### Your instructions
Output exactly the lines below, starting with the line that has "643 547 2.82" and going on through the line that has "524 59 51.78", both included, and no other lines.
Records: Begin
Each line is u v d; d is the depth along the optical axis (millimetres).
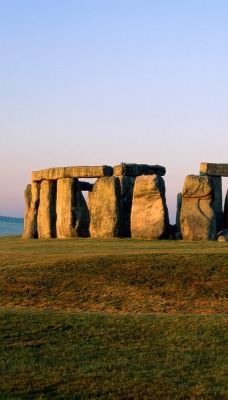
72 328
Records: End
Records: Begin
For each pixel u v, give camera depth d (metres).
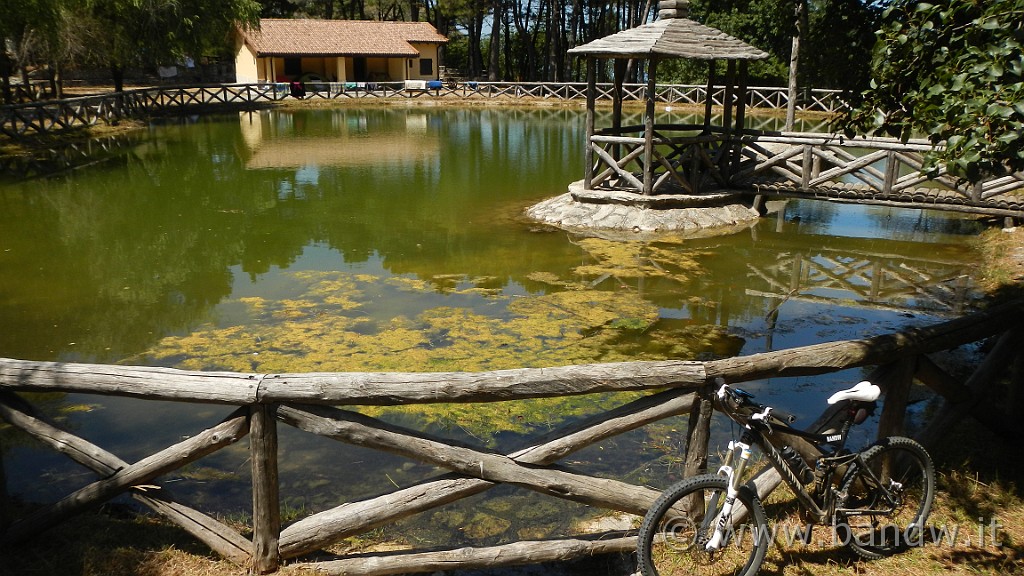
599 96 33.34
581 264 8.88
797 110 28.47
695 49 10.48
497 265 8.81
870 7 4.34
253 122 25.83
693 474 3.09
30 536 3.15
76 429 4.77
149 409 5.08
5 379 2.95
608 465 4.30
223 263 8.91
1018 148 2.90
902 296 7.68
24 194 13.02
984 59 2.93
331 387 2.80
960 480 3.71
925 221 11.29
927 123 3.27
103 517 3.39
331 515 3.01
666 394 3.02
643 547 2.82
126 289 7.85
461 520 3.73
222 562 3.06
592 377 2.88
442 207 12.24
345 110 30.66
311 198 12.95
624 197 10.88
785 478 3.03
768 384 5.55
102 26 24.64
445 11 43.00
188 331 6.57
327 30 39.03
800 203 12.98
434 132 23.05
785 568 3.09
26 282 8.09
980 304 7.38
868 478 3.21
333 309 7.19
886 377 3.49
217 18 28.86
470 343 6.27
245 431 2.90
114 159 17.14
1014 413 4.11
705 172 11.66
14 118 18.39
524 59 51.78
Records: End
### Solution below
643 547 2.82
126 289 7.85
461 520 3.73
222 562 3.06
592 377 2.88
442 207 12.24
345 110 30.66
311 198 12.95
624 197 10.88
785 478 3.03
768 384 5.55
102 26 24.64
445 11 43.00
188 331 6.57
327 30 39.03
800 203 12.98
434 132 23.05
785 568 3.09
26 282 8.09
980 304 7.38
868 478 3.21
333 309 7.19
886 377 3.49
217 18 28.86
470 343 6.27
245 431 2.90
114 159 17.14
1014 413 4.11
705 172 11.66
14 118 18.39
524 59 51.78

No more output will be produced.